What would you say to anyone that might think that being a trafficker is glamorous?

It’s only glamorous among the people with whom you are associated and that is a false and shallow glamour. It has no longevity. I like to look at it today as what am I giving to whom I am surrounded? How am I serving those around me? That is the greatest glamour.

That last deal we did was worth $250m but really I had nothing. I like to say I had a hole in the ground that was filled with money, yet I’m hiding in a friend’s guesthouse snorting my brains out, getting absolutely insane and ready to have a heart-attack. If money and things fix anything what was I doing hiding in some guy’s closet?

What happened in the end?

I got sentenced to ten years and I went to Terminal Island. I spent just over a year there, then I spent another year in a nasty prison in Canada called Springhill Institution. Then I went and spent two years in a halfway house, six years on parole in Toronto, and four more on probation. When that was over I moved to Toronto with my wife. One day she says to me ‘you gotta get a job’. Get a job?! Who’s gonna hire me? What can I do? She says ‘You had 105 people around the world working in secret, you had 5 tractor trailers, three ships, you pulled off a $250 million deal and you don’t know how to do anything? That’s the most ridiculous thing I’ve ever heard’. So I wrote an ad that I put in the classified section of a national financial newspaper in Canada and the ad was headlined ‘Former Marijuana Smuggler—having recently completed a ten year sentence for importing 75 tonnes of marijuana into the United States I now seek a legal means to support my family and me’. I elaborated a little and at the bottom I put – ‘please send all responses to this ad to post office such and such at the financial post’. I got over 600 responses from all over the world.

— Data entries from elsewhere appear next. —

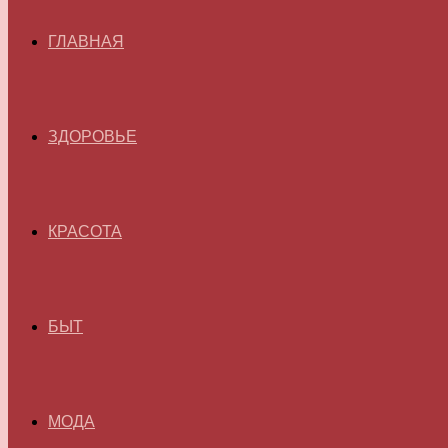
ГЛАВНАЯ
ЗДОРОВЬЕ
КРАСОТА
БЫТ
МОДА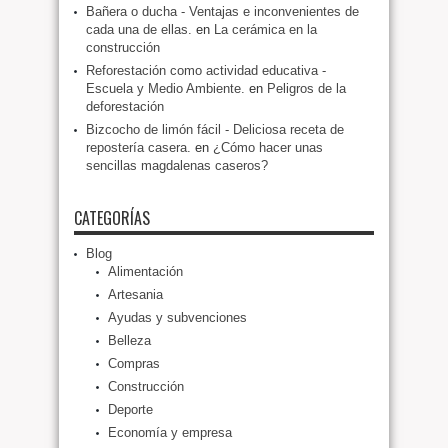
Bañera o ducha - Ventajas e inconvenientes de
cada una de ellas.
en
La cerámica en la
construcción
Reforestación como actividad educativa -
Escuela y Medio Ambiente.
en
Peligros de la
deforestación
Bizcocho de limón fácil - Deliciosa receta de
repostería casera.
en
¿Cómo hacer unas
sencillas magdalenas caseros?
CATEGORÍAS
Blog
Alimentación
Artesania
Ayudas y subvenciones
Belleza
Compras
Construcción
Deporte
Economía y empresa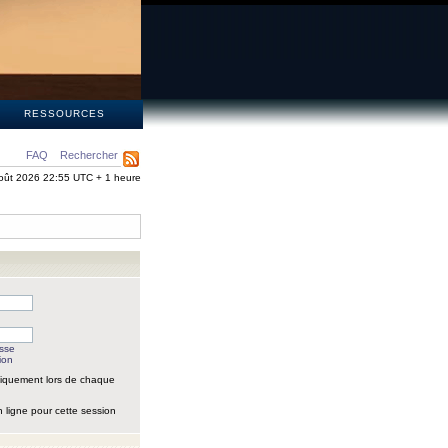
S
RESSOURCES
FAQ
Rechercher
oût 2026 22:55 UTC + 1 heure
asse
ion
iquement lors de chaque
 ligne pour cette session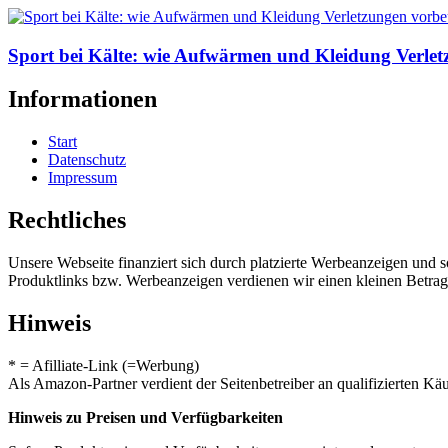
Sport bei Kälte: wie Aufwärmen und Kleidung Verle
Informationen
Start
Datenschutz
Impressum
Rechtliches
Unsere Webseite finanziert sich durch platzierte Werbeanzeigen und 
Produktlinks bzw. Werbeanzeigen verdienen wir einen kleinen Betrag, d
Hinweis
* = Afilliate-Link (=Werbung)
Als Amazon-Partner verdient der Seitenbetreiber an qualifizierten Kä
Hinweis zu Preisen und Verfügbarkeiten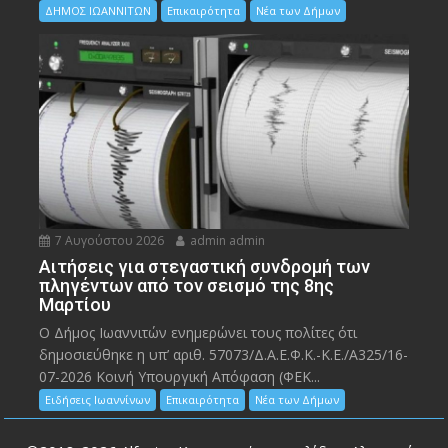
ΔΗΜΟΣ ΙΩΑΝΝΙΤΩΝ
Επικαιρότητα
Νέα των Δήμων
7 Αυγούστου 2026
admin admin
Αιτήσεις για στεγαστική συνδρομή των
πληγέντων από τον σεισμό της 8ης
Μαρτίου
Ο Δήμος Ιωαννιτών ενημερώνει τους πολίτες ότι
δημοσιεύθηκε η υπ’ αριθ. 57073/Δ.Α.Ε.Φ.Κ.-Κ.Ε./Α325/16-
07-2026 Κοινή Υπουργική Απόφαση (ΦΕΚ...
Ειδήσεις Ιωαννίνων
Επικαιρότητα
Νέα των Δήμων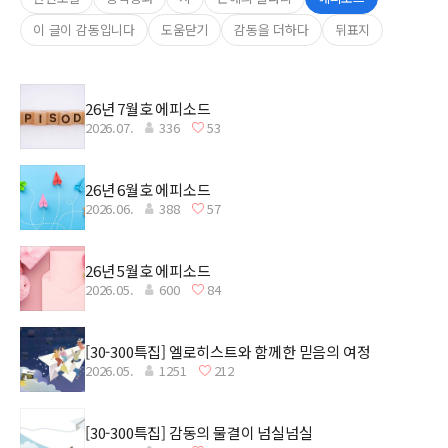
이 글이 감동입니다
도움닫기
감동을 더하다
뒤표지
26년 7월호 에피소드
2026.07.
336
53
26년 6월호 에피소드
2026.06.
388
57
26년 5월호 에피소드
2026.05.
600
84
[30-300특집] 엘로히스트와 함께한 믿음의 여정
2026.05.
1251
212
[30-300특집] 감동의 물결이 넘실넘실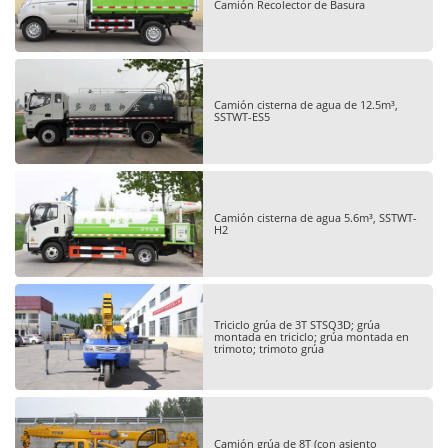
Camión Recolector de Basura
Camión cisterna de agua de 12.5m³,
SSTWT-ES5
Camión cisterna de agua 5.6m³, SSTWT-
H2
Triciclo grúa de 3T STSQ3D; grúa
montada en triciclo; grúa montada en
trimoto; trimoto grúa
Camión grúa de 8T (con asiento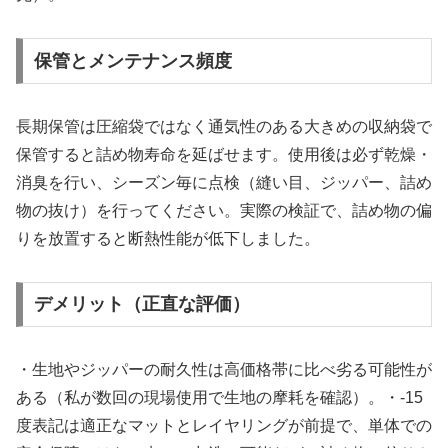
保管とメンテナンス頻度
長期保管は圧縮袋ではなく通気性のある大きめの収納袋で
保管すると詰め物寿命を延ばせます。使用後は必ず乾燥・
消臭を行い、シーズン毎に点検（縫い目、ジッパー、詰め
物の抜け）を行ってください。実際の検証で、詰め物の偏
りを放置すると断熱性能が低下しました。
デメリット（正直な評価）
・生地やジッパーの耐久性は高価格帯に比べ劣る可能性が
ある（私が数回の現場使用で生地の摩耗を確認）。・-15
度表記は適正なマットとレイヤリングが前提で、単体での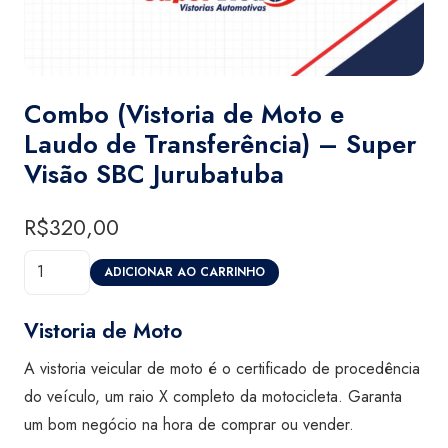
Combo (Vistoria de Moto e
Laudo de Transferência) – Super
Visão SBC Jurubatuba
R$
320,00
Combo
ADICIONAR AO CARRINHO
(Vistoria
de
Vistoria de Moto
Moto
A vistoria veicular de moto é o certificado de procedência
e
do veículo, um raio X completo da motocicleta. Garanta
Laudo
um bom negócio na hora de comprar ou vender.
de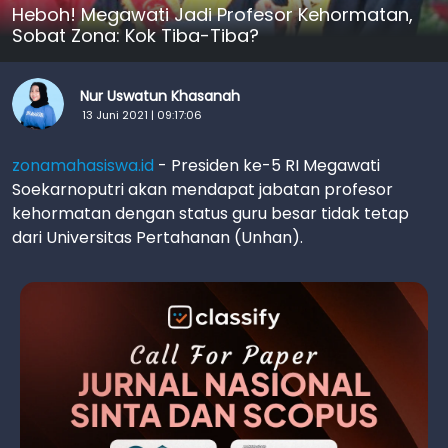
Heboh! Megawati Jadi Profesor Kehormatan,
Sobat Zona: Kok Tiba-Tiba?
Nur Uswatun Khasanah
13 Juni 2021 | 09:17:06
zonamahasiswa.id
- Presiden ke-5 RI Megawati
Soekarnoputri akan mendapat jabatan profesor
kehormatan dengan status guru besar tidak tetap
dari Universitas Pertahanan (Unhan).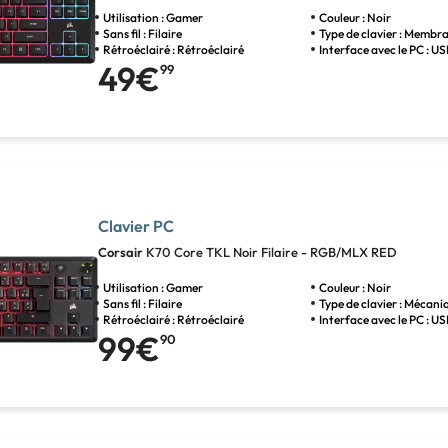
Utilisation : Gamer
Couleur : Noir
Sans fil : Filaire
Type de clavier : Membr
Rétroéclairé : Rétroéclairé
Interface avec le PC : U
49€
99
Clavier PC
Corsair
K70 Core TKL Noir Filaire - RGB/MLX RED
Utilisation : Gamer
Couleur : Noir
Sans fil : Filaire
Type de clavier : Mécani
Rétroéclairé : Rétroéclairé
Interface avec le PC : U
99€
90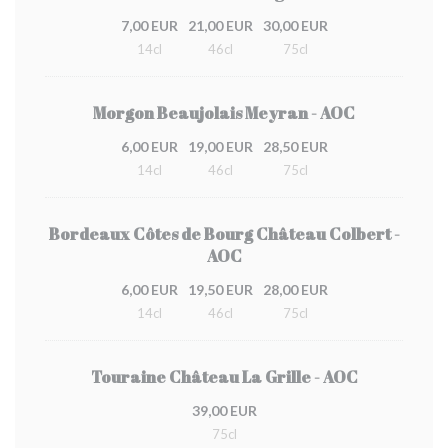
7,00 EUR
21,00 EUR
30,00 EUR
14cl
46cl
75cl
Morgon Beaujolais Meyran - AOC
6,00 EUR
19,00 EUR
28,50 EUR
14cl
46cl
75cl
Bordeaux Côtes de Bourg Château Colbert -
AOC
6,00 EUR
19,50 EUR
28,00 EUR
14cl
46cl
75cl
Touraine Château La Grille - AOC
39,00 EUR
75cl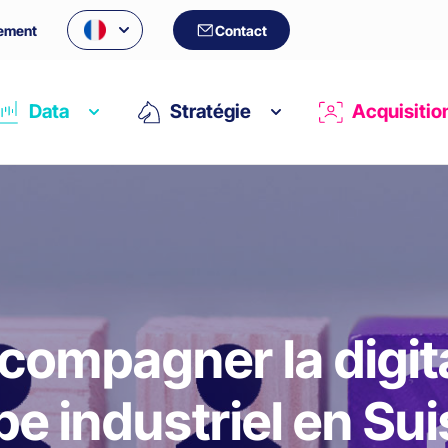
ement
Contact
Data
Stratégie
Acquisitio
mpagner la digita
e industriel en Su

Every police department in the United States wanted me to work for them. Pot smugglers offered me jobs. The number of responses I got was insane—the newspaper was telling me on a daily basis to come pick up my mail and eventually I was a guest on a midnight talk show. I met an actor who was in Steven Segal’s movie at the time, and he told me he had a friend in California who was passing through here and that he’d developed a show for TV. He asked me if I knew anybody in the networks here that I could pitch the show to. I happened to have one connection here in the television world and we pitched it and, geez, we got the show so all of a sudden I was a television producer knowing nothing about it.

What are you working on at the moment?

I’m working on a number of things, I’ve done a number of shows for networks in Canada and the United States and now I’m working on a couple of new shows for US networks. I’m also developing ‘High’, my book, as a feature film, which we plan to shoot at the end of next year. I’m writing the script right now.

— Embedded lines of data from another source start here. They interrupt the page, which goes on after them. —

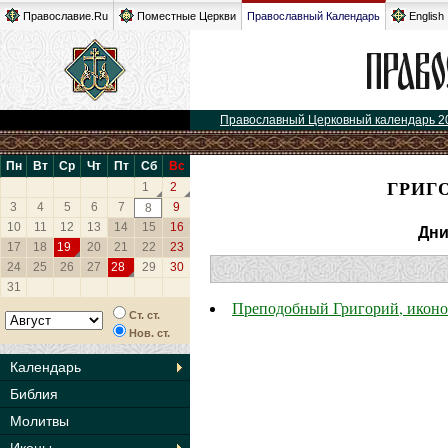
Православие.Ru
Поместные Церкви
Православный Календарь
English
Православный Церковный календарь 2
Пн
Вт
Ср
Чт
Пт
Сб
Вс
ГРИГ
1
2
3
4
5
6
7
9
8
10
11
12
13
14
15
16
Дни
17
18
19
20
21
22
23
24
25
26
27
28
29
30
31
Преподобный Григорий, иконо
Ст. ст.
Нов. ст.
Календарь
Библия
Молитвы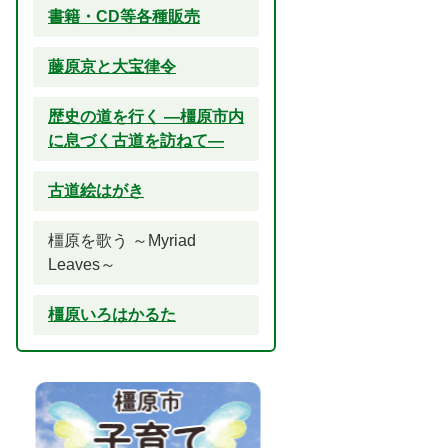
書籍・CD等各種販売
藤原京と大宝律令
歴史の道を行く ―橿原市内
に息づく古道を訪ねて―
古道絵はがき
橿原を歌う ～Myriad
Leaves～
橿原いろはかるた
2
3
枚
枚
目
目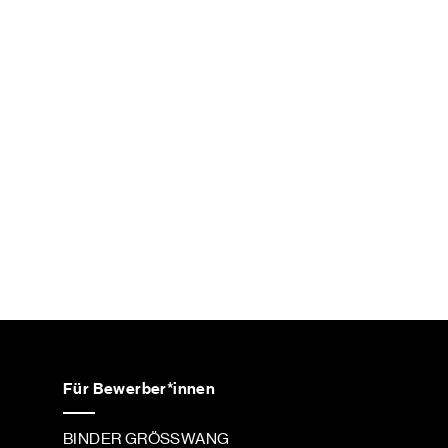
Für Bewerber*innen
BINDER GRÖSSWANG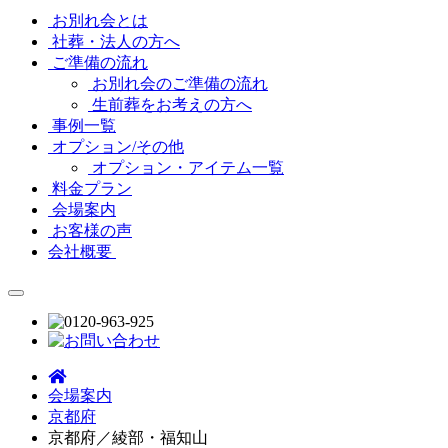
お別れ会とは
社葬・法人の方へ
ご準備の流れ
お別れ会のご準備の流れ
生前葬をお考えの方へ
事例一覧
オプション/その他
オプション・アイテム一覧
料金プラン
会場案内
お客様の声
会社概要
会場案内
京都府
京都府／綾部・福知山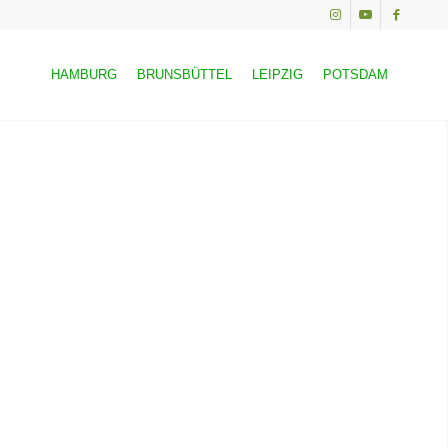
HAMBURG
BRUNSBÜTTEL
LEIPZIG
POTSDAM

Would you ever work for law enforcement?

Listen, as they say, I’ve been there done that, I have bullet holes in the t-shirt. I’m not interested, the last thing I did, I did it for the money and that turned out to be a big mistake. I was in the drug smuggling business because I loved it and the last deal I did I was trying to step out of the business at the time when I got offered this opportunity to do this giant deal and I couldn’t look the other way, and my gut instinct told me when I was first presented with it, not to do it, but I did it anyway.

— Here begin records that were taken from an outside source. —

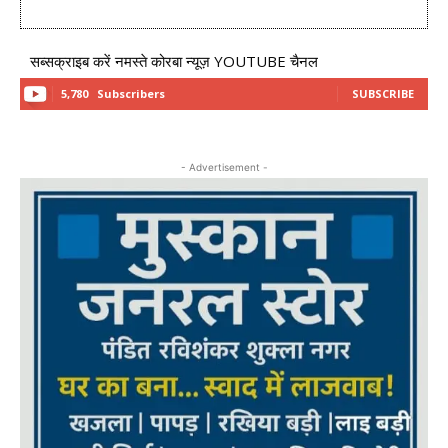
सब्सक्राइब करें नमस्ते कोरबा न्यूज़ YOUTUBE चैनल
5,780
Subscribers
SUBSCRIBE
- Advertisement -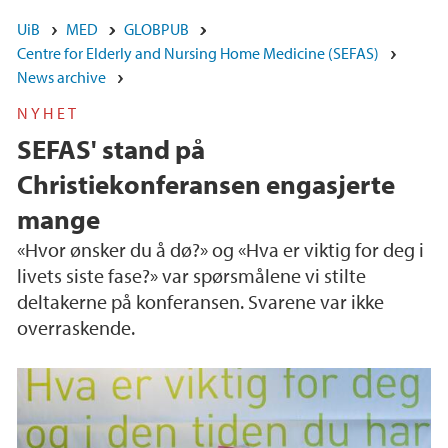
UiB
MED
GLOBPUB
Centre for Elderly and Nursing Home Medicine (SEFAS)
News archive
NYHET
SEFAS' stand på
Christiekonferansen engasjerte
mange
«Hvor ønsker du å dø?» og «Hva er viktig for deg i
livets siste fase?» var spørsmålene vi stilte
deltakerne på konferansen. Svarene var ikke
overraskende.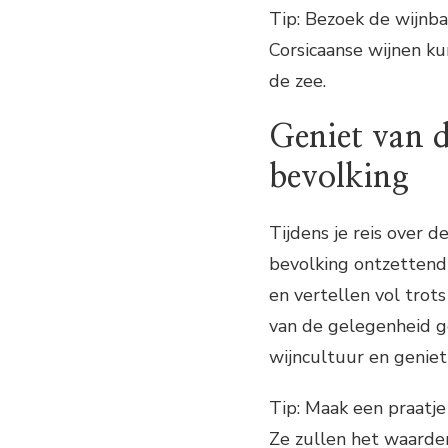
Tip: Bezoek de wijnbar
Corsicaanse wijnen ku
de zee.
Geniet van d
bevolking
Tijdens je reis over 
bevolking ontzettend 
en vertellen vol trot
van de gelegenheid g
wijncultuur en geniet
Tip: Maak een praatje
Ze zullen het waarde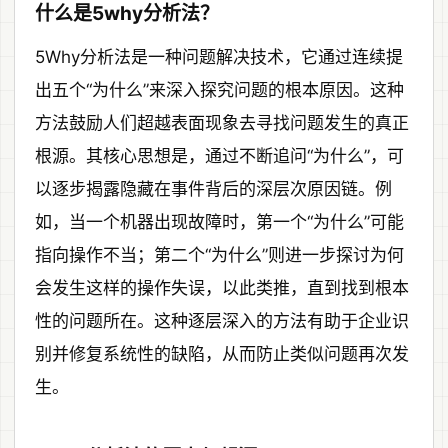
什么是5why分析法？
5Why分析法是一种问题解决技术，它通过连续提
出五个“为什么”来深入探究问题的根本原因。这种
方法鼓励人们超越表面现象去寻找问题发生的真正
根源。其核心思想是，通过不断追问“为什么”，可
以逐步揭露隐藏在事件背后的深层次原因链。例
如，当一个机器出现故障时，第一个“为什么”可能
指向操作不当；第二个“为什么”则进一步探讨为何
会发生这样的操作失误，以此类推，直到找到根本
性的问题所在。这种逐层深入的方法有助于企业识
别并修复系统性的缺陷，从而防止类似问题再次发
生。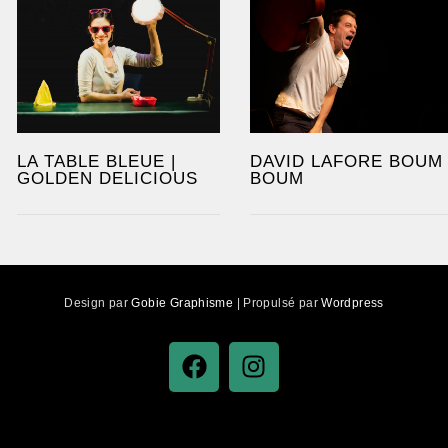
LA TABLE BLEUE |
DAVID LAFORE BOUM
GOLDEN DELICIOUS
BOUM
Design par
Gobie Graphisme
| Propulsé par
Wordpress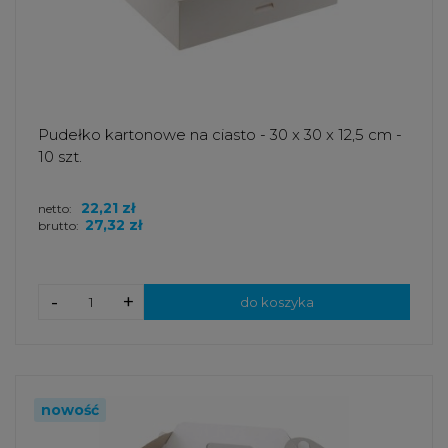
Pudełko kartonowe na ciasto - 30 x 30 x 12,5 cm -
10 szt.
22,21 zł
netto:
27,32 zł
brutto:
-
+
do koszyka
nowość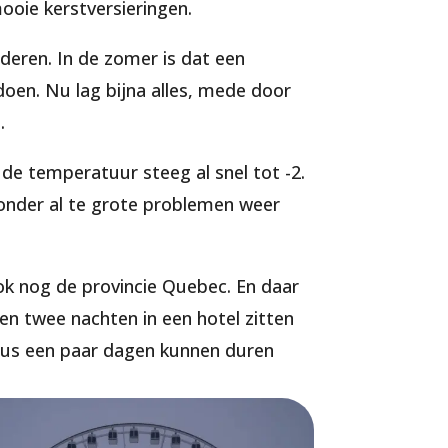
oie kerstversieringen.
deren. In de zomer is dat een
 doen. Nu lag bijna alles, mede door
.
de temperatuur steeg al snel tot -2.
zonder al te grote problemen weer
k nog de provincie Quebec. En daar
ren twee nachten in een hotel zitten
 dus een paar dagen kunnen duren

Do you regret it? Do you regret living that life?

No, I don’t, I had an awesome time. I had a great time and you know that was the threshold through which I had come to find my real life and so no, the only thing I regret is that I traded so many hours with cocaine for hours with my children that I will never get back. Fortunately, I’ve healed the relationships with my children, I have four of them and all of their mothers, there are three mothers and four kids and they’re all friends and we all love each other today.